Browse Publications Technical Papers 2016-01-1417
2016-04-05

Factors in Annoyance Due to Windshield Reflection of the Outline of the Head-up Display 2016-01-1417

The use of a head-up display (HUD) system has become popular recently, as it can provide feedback information at a position easily seen by the driver. However, the outline of the HUD bezel often reflects on the windshield of a HUD equipped vehicle. This phenomenon occurs when the sun is at a high position and reflects off the top of the instrument panel and the front view is dark. For this reason, it can occur when driving on asphalt paved roads, causing annoyance to the driver.
Under fixed environmental conditions, the vehicle based factors that influence the annoyance caused by reflected boundary lines are the position of the reflection, line thickness, and the contrast of the reflected boundary line. These can be represented by the conspicuity of a striped pattern (contrast sensitivity function).
In previous research in 1991, M. S. Banks et al. studied a contrast sensitivity function that included the factors stated above. However, they did not use the bright conditions that would cause reflection on a windshield. Therefore, the current study simulated conditions in which the sunlight comes from the sun at a high position, in order to obtain a new contrast sensitivity function that includes these factors.

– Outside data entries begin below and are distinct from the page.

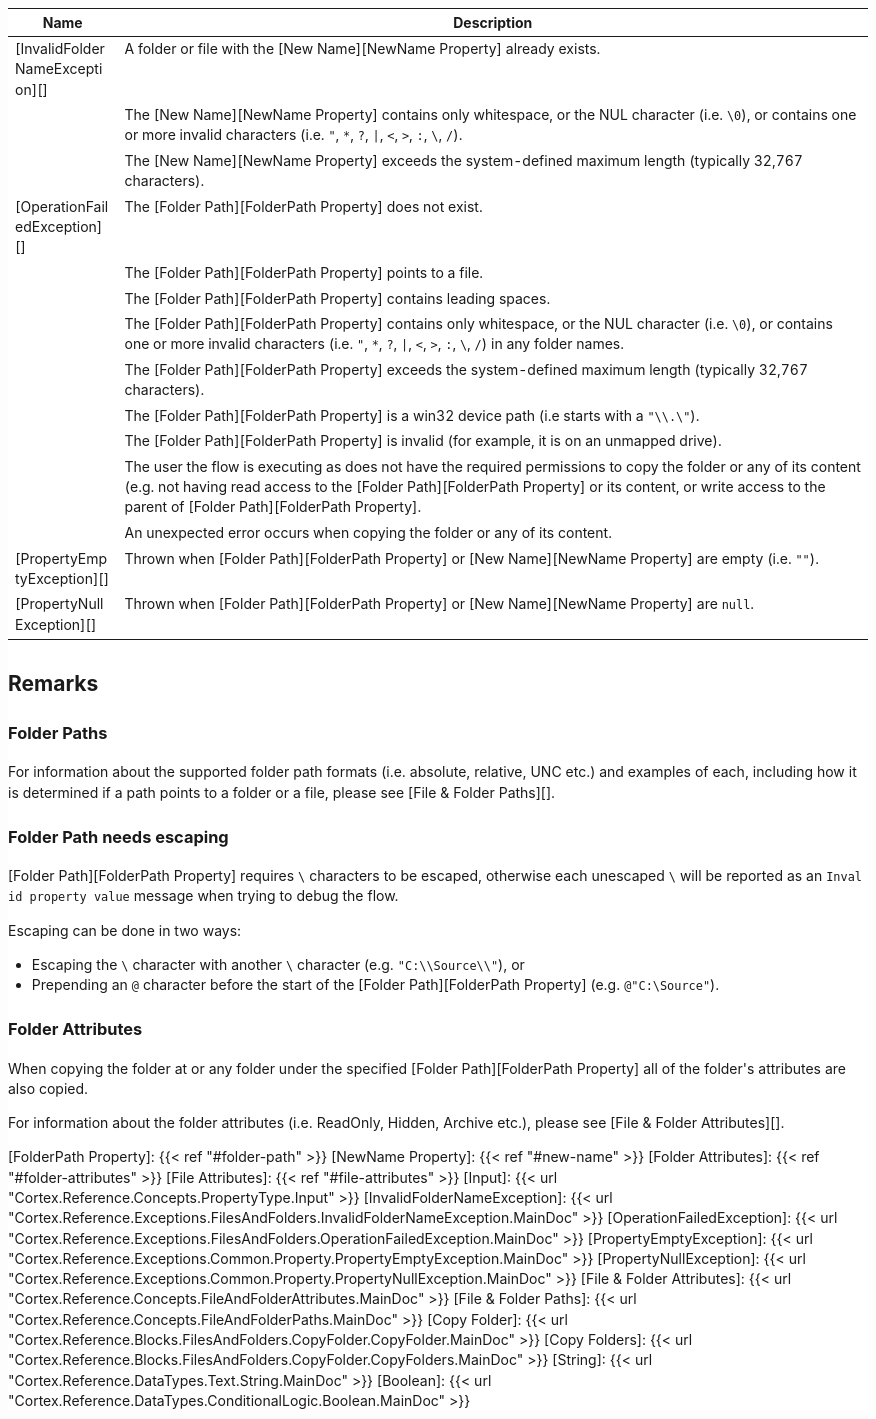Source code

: | Name     | Description |
|----------|----------|
| [InvalidFolderNameException][] | A folder or file with the [New Name][NewName Property] already exists. |
|                              | The [New Name][NewName Property] contains only whitespace, or the NUL character (i.e. `\0`), or contains one or more invalid characters (i.e. `"`, `*`, `?`, `\|`, `<`, `>`, `:`, `\`, `/`). |
|                              | The [New Name][NewName Property] exceeds the system-defined maximum length (typically 32,767 characters). |
| [OperationFailedException][] | The [Folder Path][FolderPath Property] does not exist. |
|                              | The [Folder Path][FolderPath Property] points to a file. |
|                              | The [Folder Path][FolderPath Property] contains leading spaces. |
|                              | The [Folder Path][FolderPath Property] contains only whitespace, or the NUL character (i.e. `\0`), or contains one or more invalid characters (i.e. `"`, `*`, `?`, `\|`, `<`, `>`, `:`, `\`, `/`) in any folder names. |
|                              | The [Folder Path][FolderPath Property] exceeds the system-defined maximum length (typically 32,767 characters). |
|                              | The [Folder Path][FolderPath Property] is a win32 device path (i.e starts with a `"\\.\"`). |
|                              | The [Folder Path][FolderPath Property] is invalid (for example, it is on an unmapped drive). |
|                              | The user the flow is executing as does not have the required permissions to copy the folder or any of its content (e.g. not having read access to the [Folder Path][FolderPath Property] or its content, or write access to the parent of [Folder Path][FolderPath Property]. |
|                              | An unexpected error occurs when copying the folder or any of its content. |
| [PropertyEmptyException][]   | Thrown when [Folder Path][FolderPath Property] or [New Name][NewName Property] are empty (i.e. `""`). |
| [PropertyNullException][]    | Thrown when [Folder Path][FolderPath Property] or [New Name][NewName Property] are `null`. |

## Remarks

### Folder Paths

For information about the supported folder path formats (i.e. absolute, relative, UNC etc.) and examples of each, including how it is determined if a path points to a folder or a file, please see [File & Folder Paths][].

### Folder Path needs escaping

[Folder Path][FolderPath Property] requires `\` characters to be escaped, otherwise each unescaped `\` will be reported as an `Invalid property value` message when trying to debug the flow.

Escaping can be done in two ways:

* Escaping the `\` character with another `\` character (e.g. `"C:\\Source\\"`), or
* Prepending an `@` character before the start of the [Folder Path][FolderPath Property] (e.g. `@"C:\Source"`).

### Folder Attributes

When copying the folder at or any folder under the specified [Folder Path][FolderPath Property] all of the folder's attributes are also copied.

For information about the folder attributes (i.e. ReadOnly, Hidden, Archive etc.), please see [File & Folder Attributes][].


[FolderPath Property]: {{< ref "#folder-path" >}}
[NewName Property]: {{< ref "#new-name" >}}
[Folder Attributes]: {{< ref "#folder-attributes" >}}
[File Attributes]: {{< ref "#file-attributes" >}}
[Input]: {{< url "Cortex.Reference.Concepts.PropertyType.Input" >}}
[InvalidFolderNameException]: {{< url "Cortex.Reference.Exceptions.FilesAndFolders.InvalidFolderNameException.MainDoc" >}}
[OperationFailedException]: {{< url "Cortex.Reference.Exceptions.FilesAndFolders.OperationFailedException.MainDoc" >}}
[PropertyEmptyException]: {{< url "Cortex.Reference.Exceptions.Common.Property.PropertyEmptyException.MainDoc" >}}
[PropertyNullException]: {{< url "Cortex.Reference.Exceptions.Common.Property.PropertyNullException.MainDoc" >}}
[File & Folder Attributes]: {{< url "Cortex.Reference.Concepts.FileAndFolderAttributes.MainDoc" >}}
[File & Folder Paths]: {{< url "Cortex.Reference.Concepts.FileAndFolderPaths.MainDoc" >}}
[Copy Folder]: {{< url "Cortex.Reference.Blocks.FilesAndFolders.CopyFolder.CopyFolder.MainDoc" >}}
[Copy Folders]: {{< url "Cortex.Reference.Blocks.FilesAndFolders.CopyFolder.CopyFolders.MainDoc" >}}
[String]: {{< url "Cortex.Reference.DataTypes.Text.String.MainDoc" >}}
[Boolean]: {{< url "Cortex.Reference.DataTypes.ConditionalLogic.Boolean.MainDoc" >}}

In the experiment, simulated sunlight was cast on the top of the instrument panel, and then a Campbell Chart of various spatial frequencies and contrasts was reflected on the windshield. Eight people participated in the experiment, and contrast was measured at positions corresponding to central vision (depression angle of 0 deg) and peripheral vision (depression angle of 2 to 5 deg). The resulting data approximately paralleled that of M. S. Banks's chart.

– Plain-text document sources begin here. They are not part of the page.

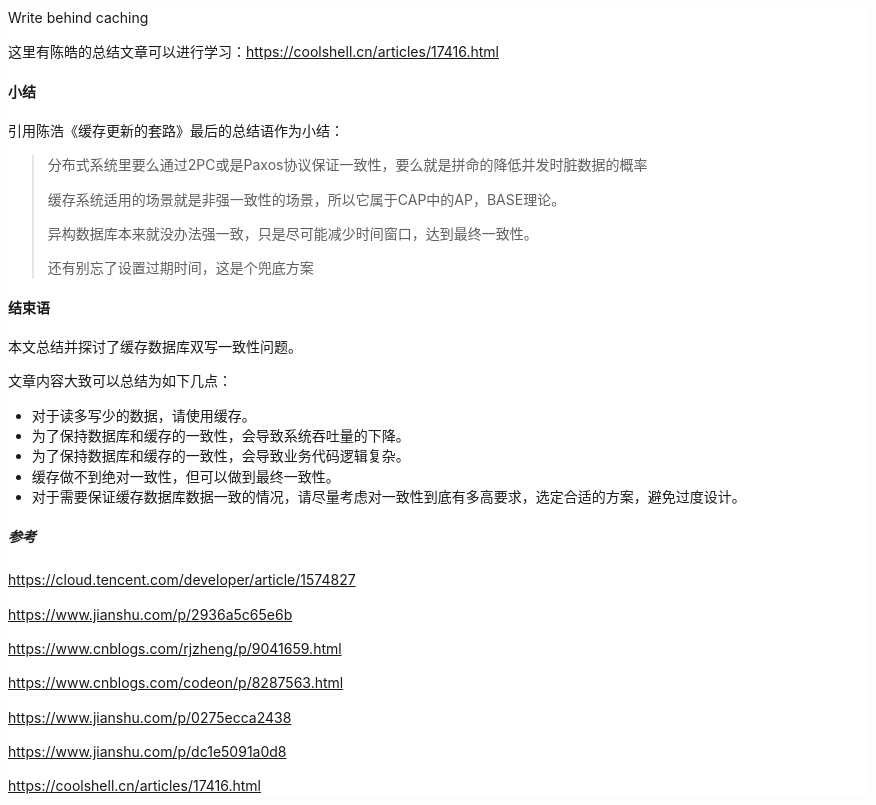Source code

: Write behind caching

这里有陈皓的总结文章可以进行学习：https://coolshell.cn/articles/17416.html

#### 小结

引用陈浩《缓存更新的套路》最后的总结语作为小结：

> 分布式系统里要么通过2PC或是Paxos协议保证一致性，要么就是拼命的降低并发时脏数据的概率
> 
> 缓存系统适用的场景就是非强一致性的场景，所以它属于CAP中的AP，BASE理论。
> 
> 异构数据库本来就没办法强一致，只是尽可能减少时间窗口，达到最终一致性。
> 
> 还有别忘了设置过期时间，这是个兜底方案

#### 结束语
本文总结并探讨了缓存数据库双写一致性问题。

文章内容大致可以总结为如下几点：

- 对于读多写少的数据，请使用缓存。
- 为了保持数据库和缓存的一致性，会导致系统吞吐量的下降。
- 为了保持数据库和缓存的一致性，会导致业务代码逻辑复杂。
- 缓存做不到绝对一致性，但可以做到最终一致性。
- 对于需要保证缓存数据库数据一致的情况，请尽量考虑对一致性到底有多高要求，选定合适的方案，避免过度设计。

##### 参考
https://cloud.tencent.com/developer/article/1574827

https://www.jianshu.com/p/2936a5c65e6b

https://www.cnblogs.com/rjzheng/p/9041659.html

https://www.cnblogs.com/codeon/p/8287563.html

https://www.jianshu.com/p/0275ecca2438

https://www.jianshu.com/p/dc1e5091a0d8

https://coolshell.cn/articles/17416.html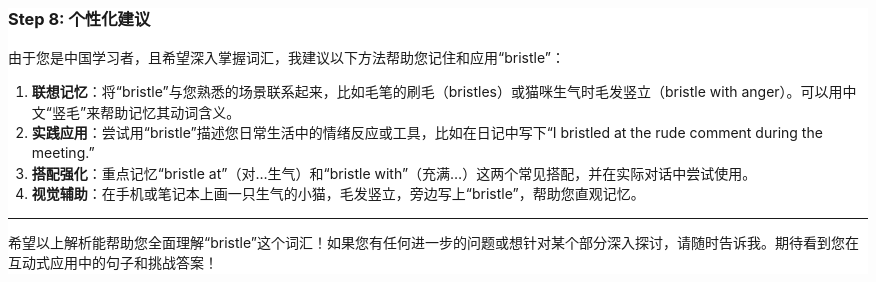 
### **Step 8: 个性化建议**

由于您是中国学习者，且希望深入掌握词汇，我建议以下方法帮助您记住和应用“bristle”：
1. **联想记忆**：将“bristle”与您熟悉的场景联系起来，比如毛笔的刷毛（bristles）或猫咪生气时毛发竖立（bristle with anger）。可以用中文“竖毛”来帮助记忆其动词含义。
2. **实践应用**：尝试用“bristle”描述您日常生活中的情绪反应或工具，比如在日记中写下“I bristled at the rude comment during the meeting.”
3. **搭配强化**：重点记忆“bristle at”（对…生气）和“bristle with”（充满…）这两个常见搭配，并在实际对话中尝试使用。
4. **视觉辅助**：在手机或笔记本上画一只生气的小猫，毛发竖立，旁边写上“bristle”，帮助您直观记忆。

---

希望以上解析能帮助您全面理解“bristle”这个词汇！如果您有任何进一步的问题或想针对某个部分深入探讨，请随时告诉我。期待看到您在互动式应用中的句子和挑战答案！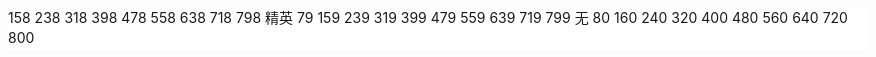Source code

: <td>158</td>
<td>238</td>
<td>318</td>
<td>398</td>
<td>478</td>
<td>558</td>
<td>638</td>
<td>718</td>
<td>798</td>
</tr>
<tr>
<td>精英</td>
<td>79</td>
<td>159</td>
<td>239</td>
<td>319</td>
<td>399</td>
<td>479</td>
<td>559</td>
<td>639</td>
<td>719</td>
<td>799</td>
</tr>
<tr class="red">
<td>无</td>
<td>80</td>
<td>160</td>
<td>240</td>
<td>320</td>
<td>400</td>
<td>480</td>
<td>560</td>
<td>640</td>
<td>720</td>
<td>800</td>
</tr>
</tbody>
</table>

<style>


td {
   text-align:center; 
}

tr:nth-child(even).green, tr.green{
    color: #42b983;
    font-weight:bold;
}

tr:nth-child(even).red {
    color: red;
}

</style>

In order to allow this to be treated as a value representing the conspicuity of the border line, this study employed a value of centroid frequency that was weighted by the contrast sensitivity obtained in the experiments (by convolutional integration), and verified experimentally that this value closely correlates with the sensed annoyance. These results allow the contribution levels of annoyance factors to be used for the creation of effective measures, rather than having to perform sensory determination of the design through consideration of all of the relevant complicated factors at the time of vehicle development.